Keep every word of the listing and drop the images when you write it out.

*****

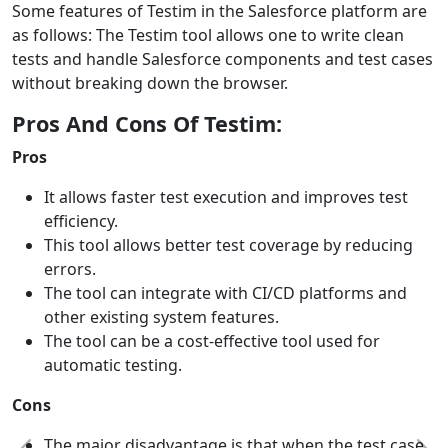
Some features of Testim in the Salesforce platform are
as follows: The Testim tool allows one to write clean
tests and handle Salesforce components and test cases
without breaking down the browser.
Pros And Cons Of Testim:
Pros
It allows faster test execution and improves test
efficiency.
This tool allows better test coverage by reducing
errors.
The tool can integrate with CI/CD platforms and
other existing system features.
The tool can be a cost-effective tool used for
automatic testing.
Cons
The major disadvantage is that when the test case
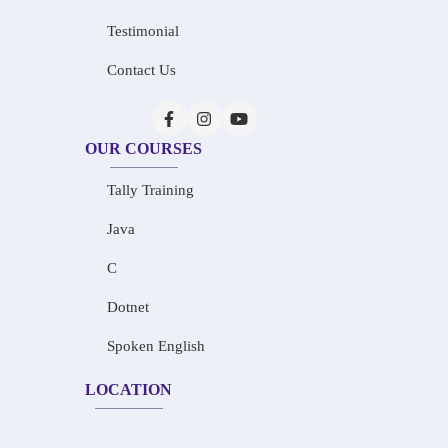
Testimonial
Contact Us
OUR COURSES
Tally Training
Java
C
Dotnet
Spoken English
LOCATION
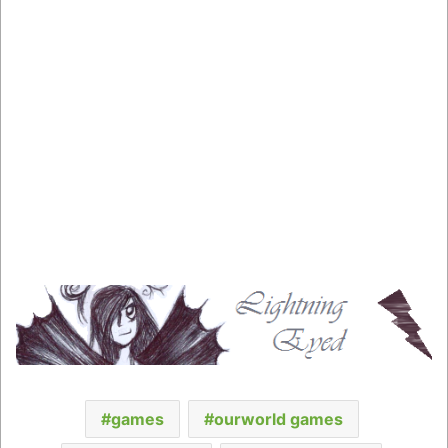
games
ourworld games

*****

Output
Some features of Testim in the Salesforce platform are
as follows: The Testim tool allows one to write clean
tests and handle Salesforce components and test cases
without breaking down the browser.
Pros And Cons Of Testim:
Pros
It allows faster test execution and improves test
efficiency.
This tool allows better test coverage by reducing
errors.
The tool can integrate with CI/CD platforms and
other existing system features.
The tool can be a cost-effective tool used for
automatic testing.
Cons
The major disadvantage is that when the test case
Testimonial
Contact Us
OUR COURSES
Tally Training
Java
C
Dotnet
Spoken English
LOCATION
games
ourworld games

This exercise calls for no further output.